ACTIVITY
Write out everything in the Deacon Jones article below from "Personal information" down to "146 lb (66 kg)", word for word.

SELECTED TEXT

+++

Personal information
- Born: August 31, 1934 Saint Paul, Minnesota, United States
- Died: September 7, 2007 (aged 73) Hillside, Illinois, United States
- Height: 5 ft 10 in (1.78 m)
- Weight: 146 lb (66 kg)

Sport
- Sport: Track
- Event: Steeplechase
- College team: Iowa
- Club: U.S. Army

Achievements and titles
- Personal best: 3k steeple: 8:42.4

Medal record
Representing the United States
Pan American Games
| Silver medal – second place | 1959 | Steeplechase |

= Deacon Jones (runner) =

American steeplechase runner

Charles Nicholas "Deacon" Jones (August 31, 1934 – September 7, 2007) was an American steeplechase runner. He competed at the 1956 and 1960 Olympics and finished in ninth and seventh place, respectively. He was a three-time AAU champion (1957–58 and 1961) and won a silver medal at the 1959 Pan American Games.

==Running career==
===Youth===

"I was definitely a rarity in those days...I was a black athlete from Nebraska who was a distance runner. People kind of did a double-take when they saw me out there."
— Deacon Jones in 2005.

At the age of 13, Jones won a mile race at an intramural track meet in Boys Town, Nebraska, in a time of 4:35. He ran the race in street shoes, and was especially motivated by ice cream as a reward for the top race finishers. He went on to post a time of 4:17.6 in the mile in 1954 as a high school student, a national high school record at the time. In addition to track, he played as a halfback for the Boys Town High School football team, as a guard on their basketball team, and played right field on the baseball team. The basketball team he played on made it to Nebraska's state high school championships, and was an all-state performer in football. His coach, George Pfeifer, said that Jones was "the best all-around athlete I ever saw."

He turned 19 years old on August 31 his senior year of high school, losing eligibility to run races in his last year of high school. He ran for a year in addition to working as an umpire at baseball games, and played both baseball and basketball with Bob Gibson.

+++

RECORDS PROVIDED
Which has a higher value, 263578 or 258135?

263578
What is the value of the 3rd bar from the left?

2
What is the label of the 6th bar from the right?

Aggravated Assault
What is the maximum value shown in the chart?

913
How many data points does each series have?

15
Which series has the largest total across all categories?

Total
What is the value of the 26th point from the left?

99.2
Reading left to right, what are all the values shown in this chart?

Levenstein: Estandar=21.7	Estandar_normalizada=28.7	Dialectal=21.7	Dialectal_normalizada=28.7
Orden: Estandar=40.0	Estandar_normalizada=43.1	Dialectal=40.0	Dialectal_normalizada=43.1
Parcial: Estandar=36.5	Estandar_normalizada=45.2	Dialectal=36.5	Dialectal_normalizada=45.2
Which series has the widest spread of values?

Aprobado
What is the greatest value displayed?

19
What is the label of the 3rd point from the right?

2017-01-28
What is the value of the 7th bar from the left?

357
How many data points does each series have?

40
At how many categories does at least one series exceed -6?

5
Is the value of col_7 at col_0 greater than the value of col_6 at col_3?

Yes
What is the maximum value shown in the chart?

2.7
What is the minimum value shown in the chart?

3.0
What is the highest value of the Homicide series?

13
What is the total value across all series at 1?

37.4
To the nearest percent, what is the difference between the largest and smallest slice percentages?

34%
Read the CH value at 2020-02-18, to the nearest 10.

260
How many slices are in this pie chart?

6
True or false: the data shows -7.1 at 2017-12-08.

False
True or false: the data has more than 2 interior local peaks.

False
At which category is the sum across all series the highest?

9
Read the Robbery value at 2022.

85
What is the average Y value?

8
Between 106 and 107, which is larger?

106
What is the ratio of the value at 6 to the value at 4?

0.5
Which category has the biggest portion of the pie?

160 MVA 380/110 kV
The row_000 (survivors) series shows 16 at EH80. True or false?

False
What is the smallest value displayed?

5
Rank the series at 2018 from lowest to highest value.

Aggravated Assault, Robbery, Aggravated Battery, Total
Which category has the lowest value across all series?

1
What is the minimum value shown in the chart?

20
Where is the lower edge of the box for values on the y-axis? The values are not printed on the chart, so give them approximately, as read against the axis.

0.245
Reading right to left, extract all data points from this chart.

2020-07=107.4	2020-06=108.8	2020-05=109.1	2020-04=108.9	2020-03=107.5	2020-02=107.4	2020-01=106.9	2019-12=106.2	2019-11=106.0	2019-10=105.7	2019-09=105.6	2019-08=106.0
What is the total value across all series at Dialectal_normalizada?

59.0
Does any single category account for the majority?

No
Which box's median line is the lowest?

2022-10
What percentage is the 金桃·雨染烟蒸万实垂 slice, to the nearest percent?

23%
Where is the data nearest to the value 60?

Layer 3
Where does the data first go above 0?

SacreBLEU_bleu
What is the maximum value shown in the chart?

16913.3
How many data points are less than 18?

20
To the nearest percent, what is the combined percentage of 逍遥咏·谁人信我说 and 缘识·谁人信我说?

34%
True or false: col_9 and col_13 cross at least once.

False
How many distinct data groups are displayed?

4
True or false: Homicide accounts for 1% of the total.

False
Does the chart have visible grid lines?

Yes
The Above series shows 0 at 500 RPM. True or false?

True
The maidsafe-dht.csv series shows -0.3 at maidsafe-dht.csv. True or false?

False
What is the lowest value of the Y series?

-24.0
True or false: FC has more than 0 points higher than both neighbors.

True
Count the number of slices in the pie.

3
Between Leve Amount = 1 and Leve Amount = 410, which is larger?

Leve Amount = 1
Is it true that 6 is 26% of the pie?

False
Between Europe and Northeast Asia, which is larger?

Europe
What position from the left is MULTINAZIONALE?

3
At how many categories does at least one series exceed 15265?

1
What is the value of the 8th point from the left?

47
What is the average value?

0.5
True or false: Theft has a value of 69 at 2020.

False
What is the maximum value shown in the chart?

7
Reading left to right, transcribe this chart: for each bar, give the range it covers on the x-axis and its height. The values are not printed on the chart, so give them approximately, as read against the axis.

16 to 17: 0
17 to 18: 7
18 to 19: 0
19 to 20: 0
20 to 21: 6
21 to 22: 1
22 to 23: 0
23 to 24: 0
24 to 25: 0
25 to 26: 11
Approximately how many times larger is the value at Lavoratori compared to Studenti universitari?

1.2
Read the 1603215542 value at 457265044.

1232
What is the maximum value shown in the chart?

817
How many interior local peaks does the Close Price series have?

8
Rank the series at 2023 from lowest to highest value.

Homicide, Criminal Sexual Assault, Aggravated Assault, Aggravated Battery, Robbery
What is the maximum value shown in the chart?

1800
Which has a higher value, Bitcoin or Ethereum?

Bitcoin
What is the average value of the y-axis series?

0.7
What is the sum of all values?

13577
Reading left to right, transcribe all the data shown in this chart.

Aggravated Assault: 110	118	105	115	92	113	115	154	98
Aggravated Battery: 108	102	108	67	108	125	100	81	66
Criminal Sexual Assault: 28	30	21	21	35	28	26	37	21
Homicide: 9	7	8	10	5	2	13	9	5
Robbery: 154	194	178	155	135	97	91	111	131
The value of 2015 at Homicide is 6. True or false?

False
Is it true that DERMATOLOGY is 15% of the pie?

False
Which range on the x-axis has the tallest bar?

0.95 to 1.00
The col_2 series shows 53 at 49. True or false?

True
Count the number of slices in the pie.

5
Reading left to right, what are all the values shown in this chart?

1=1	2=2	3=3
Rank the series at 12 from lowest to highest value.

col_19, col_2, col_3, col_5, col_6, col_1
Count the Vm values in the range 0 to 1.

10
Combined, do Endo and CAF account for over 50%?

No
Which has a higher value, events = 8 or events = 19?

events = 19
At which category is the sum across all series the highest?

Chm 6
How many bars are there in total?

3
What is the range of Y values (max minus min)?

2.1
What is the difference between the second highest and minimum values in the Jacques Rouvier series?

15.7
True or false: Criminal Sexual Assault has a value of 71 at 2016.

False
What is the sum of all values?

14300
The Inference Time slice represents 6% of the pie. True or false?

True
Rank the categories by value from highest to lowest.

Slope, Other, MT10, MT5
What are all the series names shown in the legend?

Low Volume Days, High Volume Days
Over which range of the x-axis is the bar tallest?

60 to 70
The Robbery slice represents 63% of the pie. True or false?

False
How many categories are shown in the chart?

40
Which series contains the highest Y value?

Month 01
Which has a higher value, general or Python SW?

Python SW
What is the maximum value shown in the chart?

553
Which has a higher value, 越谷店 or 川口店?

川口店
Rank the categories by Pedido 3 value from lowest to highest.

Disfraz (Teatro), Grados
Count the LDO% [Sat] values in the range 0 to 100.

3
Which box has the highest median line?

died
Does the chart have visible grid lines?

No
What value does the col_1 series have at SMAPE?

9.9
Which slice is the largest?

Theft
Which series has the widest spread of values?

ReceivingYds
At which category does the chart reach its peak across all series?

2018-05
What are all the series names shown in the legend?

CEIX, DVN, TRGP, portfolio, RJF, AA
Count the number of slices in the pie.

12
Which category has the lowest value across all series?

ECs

+++

RESPONSE FOR THIS EXERCISE
Personal information
- Born: August 31, 1934 Saint Paul, Minnesota, United States
- Died: September 7, 2007 (aged 73) Hillside, Illinois, United States
- Height: 5 ft 10 in (1.78 m)
- Weight: 146 lb (66 kg)